RECORDED INFORMATION: Begin
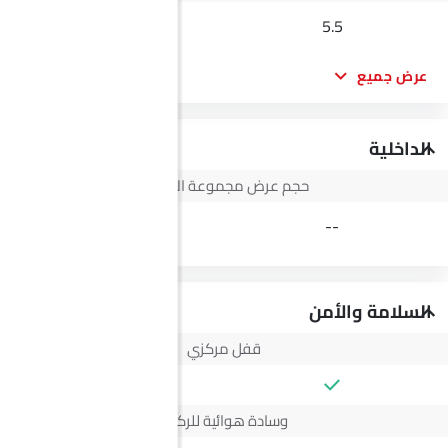
--
5.5
عرض جميع
الداخلية
حجم عرض مجموعة الأجهزة
3.5 Inch
--
السلامة والأمن
قفل مركزي
وسادة هوائية للركاب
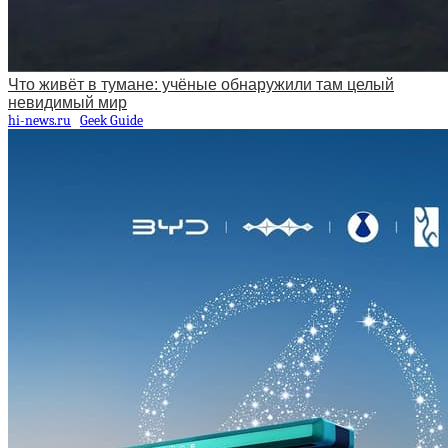
Что живёт в тумане: учёные обнаружили там целый
невидимый мир
hi-news.ru
Geek Guide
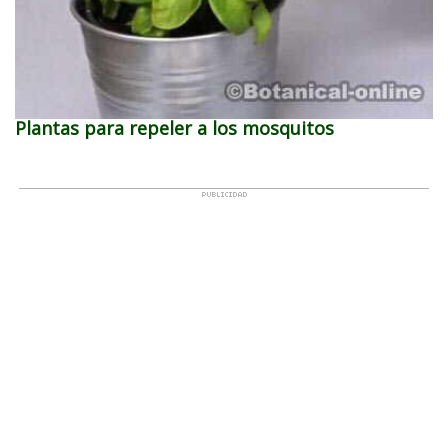
Plantas para repeler a los mosquitos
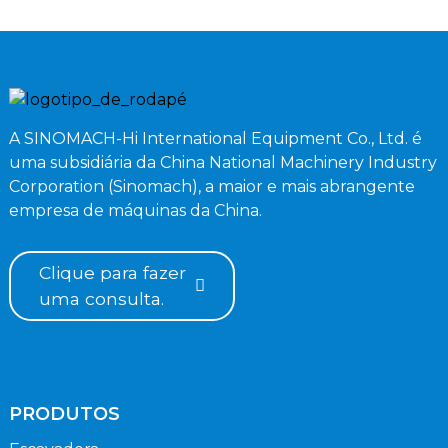
A SINOMACH-Hi International Equipment Co., Ltd. é
uma subsidiária da China National Machinery Industry
Corporation (Sinomach), a maior e mais abrangente
empresa de máquinas da China.
Clique para fazer
uma consulta.
PRODUTOS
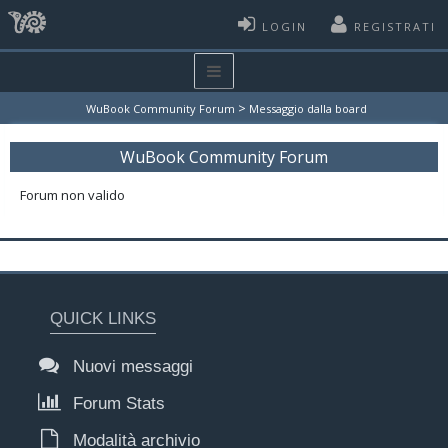
LOGIN
REGISTRATI
>
WuBook Community Forum
Messaggio dalla board
WuBook Community Forum
Forum non valido
QUICK LINKS
Nuovi messaggi
Forum Stats
Modalità archivio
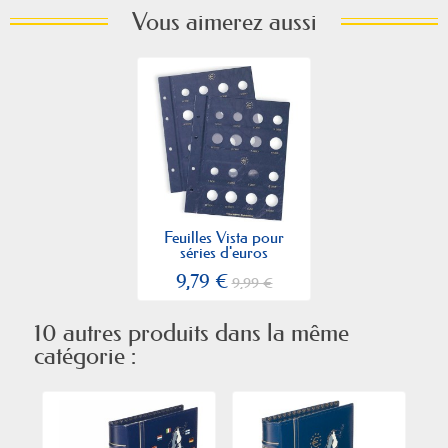
Vous aimerez aussi
Feuilles Vista pour
séries d'euros
9,79 €
9,99 €
10 autres produits dans la même
catégorie :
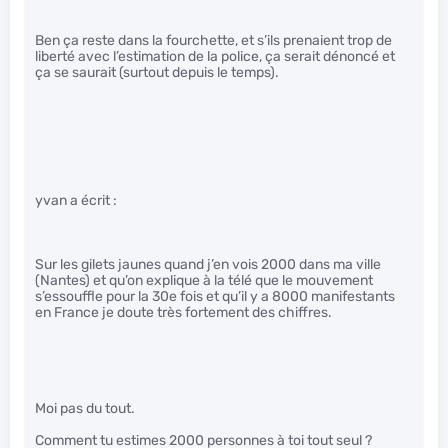
Ben ça reste dans la fourchette, et s’ils prenaient trop de
liberté avec l’estimation de la police, ça serait dénoncé et
ça se saurait (surtout depuis le temps).
yvan a écrit :
Sur les gilets jaunes quand j’en vois 2000 dans ma ville
(Nantes) et qu’on explique à la télé que le mouvement
s’essouffle pour la 30e fois et qu’il y a 8000 manifestants
en France je doute très fortement des chiffres.
Moi pas du tout.
Comment tu estimes 2000 personnes à toi tout seul ?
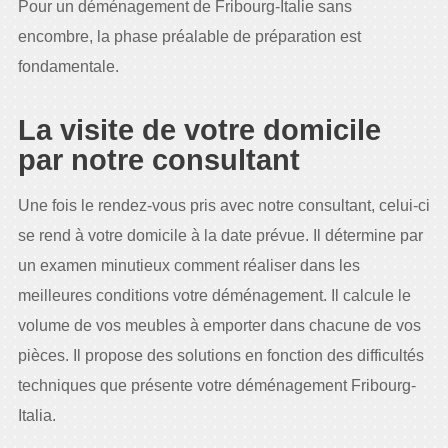
Pour un déménagement de Fribourg-Italie sans
encombre, la phase préalable de préparation est
fondamentale.
La visite de votre domicile
par notre consultant
Une fois le rendez-vous pris avec notre consultant, celui-ci
se rend à votre domicile à la date prévue. Il détermine par
un examen minutieux comment réaliser dans les
meilleures conditions votre déménagement. Il calcule le
volume de vos meubles à emporter dans chacune de vos
pièces. Il propose des solutions en fonction des difficultés
techniques que présente votre déménagement Fribourg-
Italia.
RECORDED INFORMATION: End
**INSTRUCTIONS FOR THE TASK:** Present every line of text read from the records above as a numbered list, skipping blank lines and leaving out the pictures.

**ANSWER:**
1. --
2. 5.5
3. عرض جميع
4. الداخلية
5. حجم عرض مجموعة الأجهزة
6. 3.5 Inch
7. --
8. السلامة والأمن
9. قفل مركزي
10. وسادة هوائية للركاب
11. Что живёт в тумане: учёные обнаружили там целый
12. невидимый мир
13. hi-news.ru
14. Geek Guide
15. Plantas para repeler a los mosquitos
16. A SINOMACH-Hi International Equipment Co., Ltd. é
17. uma subsidiária da China National Machinery Industry
18. Corporation (Sinomach), a maior e mais abrangente
19. empresa de máquinas da China.
20. Clique para fazer
21. uma consulta.
22. PRODUTOS
23. LOGIN
24. REGISTRATI
25. >
26. WuBook Community Forum
27. Messaggio dalla board
28. WuBook Community Forum
29. Forum non valido
30. QUICK LINKS
31. Nuovi messaggi
32. Forum Stats
33. Modalità archivio
34. Vous aimerez aussi
35. Feuilles Vista pour
36. séries d'euros
37. 9,79 €
38. 9,99 €
39. 10 autres produits dans la même
40. catégorie :
41. Ben ça reste dans la fourchette, et s’ils prenaient trop de
42. liberté avec l’estimation de la police, ça serait dénoncé et
43. ça se saurait (surtout depuis le temps).
44. yvan a écrit :
45. Sur les gilets jaunes quand j’en vois 2000 dans ma ville
46. (Nantes) et qu’on explique à la télé que le mouvement
47. s’essouffle pour la 30e fois et qu’il y a 8000 manifestants
48. en France je doute très fortement des chiffres.
49. Moi pas du tout.
50. Comment tu estimes 2000 personnes à toi tout seul ?
51. Pour un déménagement de Fribourg-Italie sans
52. encombre, la phase préalable de préparation est
53. fondamentale.
54. La visite de votre domicile
55. par notre consultant
56. Une fois le rendez-vous pris avec notre consultant, celui-ci
57. se rend à votre domicile à la date prévue. Il détermine par
58. un examen minutieux comment réaliser dans les
59. meilleures conditions votre déménagement. Il calcule le
60. volume de vos meubles à emporter dans chacune de vos
61. pièces. Il propose des solutions en fonction des difficultés
62. techniques que présente votre déménagement Fribourg-
63. Italia.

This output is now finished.